Our study has several limitations. First, this is a phase II study. Therefore, we could not perform a direct comparison between the results of combined regimens and conventional single-agent regimens. Instead, the superiority or comparability of combined regimens could be only assessed indirectly by comparing our findings with those of other studies. We are planning a phase III study to evaluate whether a combined regimen is associated with greater efficacy and tolerability than the conventional regimen. Second, objective safety variables were not assessed in this study. We only collected self-reported, subjective questionnaire responses regarding the presence of adverse GI symptoms. Additional data on vital signs and laboratory tests should be collected pre- and postbowel preparation, to allow the objective evaluation of physical changes.

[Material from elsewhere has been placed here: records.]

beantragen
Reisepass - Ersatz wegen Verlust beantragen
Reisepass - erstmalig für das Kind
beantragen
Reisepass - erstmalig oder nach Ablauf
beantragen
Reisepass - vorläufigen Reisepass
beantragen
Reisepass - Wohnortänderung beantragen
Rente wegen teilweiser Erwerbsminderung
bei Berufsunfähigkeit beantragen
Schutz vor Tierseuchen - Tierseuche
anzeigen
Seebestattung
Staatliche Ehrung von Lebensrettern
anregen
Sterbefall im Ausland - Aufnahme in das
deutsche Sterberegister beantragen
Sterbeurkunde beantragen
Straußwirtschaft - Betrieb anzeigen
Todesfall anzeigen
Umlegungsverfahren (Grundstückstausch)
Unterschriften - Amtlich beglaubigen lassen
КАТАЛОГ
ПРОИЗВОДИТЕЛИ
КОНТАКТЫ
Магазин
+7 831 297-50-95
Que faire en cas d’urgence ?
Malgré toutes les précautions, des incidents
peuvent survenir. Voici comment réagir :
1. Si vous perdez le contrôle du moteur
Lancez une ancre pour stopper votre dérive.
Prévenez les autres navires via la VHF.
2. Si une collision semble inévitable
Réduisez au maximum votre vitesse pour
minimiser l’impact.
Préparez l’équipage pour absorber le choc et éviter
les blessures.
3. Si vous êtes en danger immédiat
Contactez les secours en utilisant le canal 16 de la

In conclusion, this prospective randomized phase II study demonstrated that PMC combined with half doses of either PEG with ascorbic acid or oral NaP provided efficacious bowel cleansing for colonoscopies, except for a day-prior regimen of PMC combined with NaP. Use of PMC-PEG or PMC-NaP in split-dose regimens provided the most efficacious cleansings for all segments of the colon. The combined regimens also resulted in minimal adverse symptoms and most of the patients indicated willingness to reuse the same combined preparations for later colonoscopies. Further study is needed to compare the combined regimens that we have validated with the standard single preparations.